- **Texte source**
Mon ami Robert Masson vient de s’éteindre après une vie consacrée à
l’enseignement de la naturopathie et à soulager les souffrances de ses
patients et j’aimerais lui rendre hommage, lui qui m’a tant appris.
A la fin de mes études de médecine, au milieu des années 80, j’ai
renoncé à une carrière hospitalière et décidé de devenir médecin
généraliste. Comme j’étais déjà sensibilisé aux médecines naturelles (et
soigné depuis quelques années par un médecin homéopathe),
j’ai ressenti le besoin de compléter ma formation pour mieux soigner
mes futurs patients.
J’ai intégré un enseignement d’homéopathie, mais je ne trouvais pas
ça suffisant, notamment sur le plan de la nutrition. J’ai, un peu par
hasard, rencontré la responsable d’un grand magasin de diététique (à
l’époque ils n’étaient pas aussi nombreux qu’aujourd’hui),
Madame Parillaud qui m’a immédiatement conseillé la formation de Robert
MASSON.
C’est ainsi que je me suis inscrit en 1ère année des cours de naturopathie de Robert Masson.
Sur une quarantaine d’élèves, nous n’étions que 3 médecins, ce qui
ne m’a pas vraiment surpris. Et pour tout dire, en 2è et dernière année,
j’étais le seul à poursuivre.
Je ne savais pas vraiment à quoi m’attendre en faisant cette
formation et 2 choses m’ont immédiatement frappées. D’abord, Robert ne
rejetait pas du tout la médecine officielle et cherchait à créer des
ponts entre l’allopathie et la naturopathie.
Surtout, il avait des connaissances en physiologies bien meilleures
que les miennes, alors que je sortais d’une des plus prestigieuses
facultés de médecine de Paris et que lui était pratiquement
autodidacte.
J’ai ainsi ré-appris avec Robert Masson tout le fonctionnement du
tube digestif, mais avec une vision beaucoup plus globale et pour tout
dire bien plus passionnante que celle de mes cours de
gastro-entérologie.
Il était aussi le premier à critiquer des théories « naturo »
fumeuses et les excès des modes alimentaires comme le fructivorisme ou
l’instinctothérapie.
C’est évidemment dans ce domaine de la nutrition que j’ai découvert
des choses essentielles qui me servent encore aujourd’hui dans mon
quotidien de médecin.
En faculté de médecine l’enseignement de diététique était réduit à
sa plus simple expression. On nous avait tout appris du métabolisme de
la vitamine E, mais quant à expliquer à un patient comment bien manger,
je n’en avais à peu près aucune idée si ce
n’est les règles de bon sens que ma mère m’avait inculquées !
Robert était un enseignant passionnant, car passionné. Il entrait
presque en transe quand il parlait en public avec ses yeux mi-clos lui
permettant d’accéder à toutes ses connaissances et nous les transmettre
avec moult exemples cliniques.
Car il était aussi et avant tout un grand naturopathe, dont le
cabinet de soins ne désemplissait pas. A la fin des années 1980, sa
réputation était nationale, ce qui lui avait permis d’obtenir un poste
d’enseignant à la faculté de médecine de Bobigny,
dans le cadre de l’enseignement de la naturopathie.

- **Consignes**
**1.** Relevez, dans l'hommage à Robert Masson, tous les mots différents qui contiennent la suite de lettres « path », chacun une seule fois.
**2.** Recopiez mot pour mot le passage de l'hommage à Robert Masson qui commence à « Surtout, il avait » et se termine à « autodidacte. ».
**3.** Rédigez la suite de l'hommage à Robert Masson, à partir de sa dernière phrase.

[Données recueillies]
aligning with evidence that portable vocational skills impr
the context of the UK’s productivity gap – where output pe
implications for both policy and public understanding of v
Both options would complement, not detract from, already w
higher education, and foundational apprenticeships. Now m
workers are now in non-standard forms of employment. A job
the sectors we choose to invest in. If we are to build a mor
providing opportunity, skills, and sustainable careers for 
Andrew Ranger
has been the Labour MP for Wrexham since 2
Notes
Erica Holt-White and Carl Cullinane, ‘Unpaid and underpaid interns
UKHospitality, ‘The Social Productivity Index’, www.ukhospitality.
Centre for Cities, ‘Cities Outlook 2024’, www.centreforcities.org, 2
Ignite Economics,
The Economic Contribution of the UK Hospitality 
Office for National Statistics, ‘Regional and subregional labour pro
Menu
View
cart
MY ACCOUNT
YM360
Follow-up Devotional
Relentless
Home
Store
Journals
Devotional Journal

...

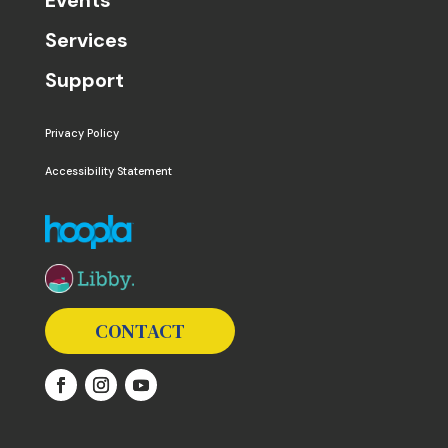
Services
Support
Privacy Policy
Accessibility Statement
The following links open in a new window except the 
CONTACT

...

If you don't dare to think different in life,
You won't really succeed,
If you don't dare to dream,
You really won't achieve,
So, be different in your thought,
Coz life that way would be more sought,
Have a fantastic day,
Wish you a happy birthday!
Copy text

- **Réponses**
**1.** naturopathie, homéopathe, homéopathie, allopathie, naturopathe

**2.**
Surtout, il avait des connaissances en physiologies bien meilleures
que les miennes, alors que je sortais d’une des plus prestigieuses
facultés de médecine de Paris et que lui était pratiquement
autodidacte.

**3.**
Et en 1990 Robert Masson reçoit le Prix International de l’Académie
Diplomatique de la Paix au Mérite des Médecines Naturelles, qui salue
la qualité de ses travaux et de son enseignement.
J’ai ainsi découvert avec Robert ce qu’il avait appelé
l’eutynotrophie ou l’art de bien manger pour une bonne croissance et une
bonne santé. C’est aussi le titre d’un de ces livres les plus célèbres
(car il en a écrit de nombreux !)
Seuls l’âge et la fatigue ont interrompu plus de 60 ans de
recherches et d’écriture. Il a publié des dizaines de livres dont le
dernier en 2018, moins d’un an avant son décès.
Lire un livre de Robert Masson n’est jamais une perte de temps. On y
apprend toujours quelque chose sur l’alimentation, mais aussi le
fonctionnement du corps humain et les meilleures façons naturelles de se
soigner.
Car l’enseignement de Robert Masson ne s’arrêtait pas à
l’alimentation. C’est lui qui m’a initié à la phytothérapie et à
l’aromathérapie. Sans être un grand homéopathe, il maitrisait bien cette
thérapeutique. Et il connaissait parfaitement les compléments
alimentaires qui sont le sujet de son dernier livre.
Comme tous les grands naturopathes sa vision était globale,
naturelle et « hygiéniste » dans la plus belle définition de ce terme :
apprendre à mieux vivre en symbiose avec la nature et avant tout
appliquer le principe du « primum non nocere ».
Nous sommes devenus proches très rapidement et à la fin des 2 ans
de formation il m’a proposé d’enseigner à ses côtés. En tant que
médecin, je donnais à ses élèves des cours d’anatomie et de physiologie
puis des bases de diététique pour qu’ils aient tous
un bon niveau scientifique et puissent mieux profiter des cours du
Maitre.
Cette collaboration a duré une bonne dizaine d’années et a été
l’occasion d’échanges passionnants et passionnés entre nous. Puis je
suis parti m’installer dans le Sud-Ouest et le hasard (qui n’existe pas)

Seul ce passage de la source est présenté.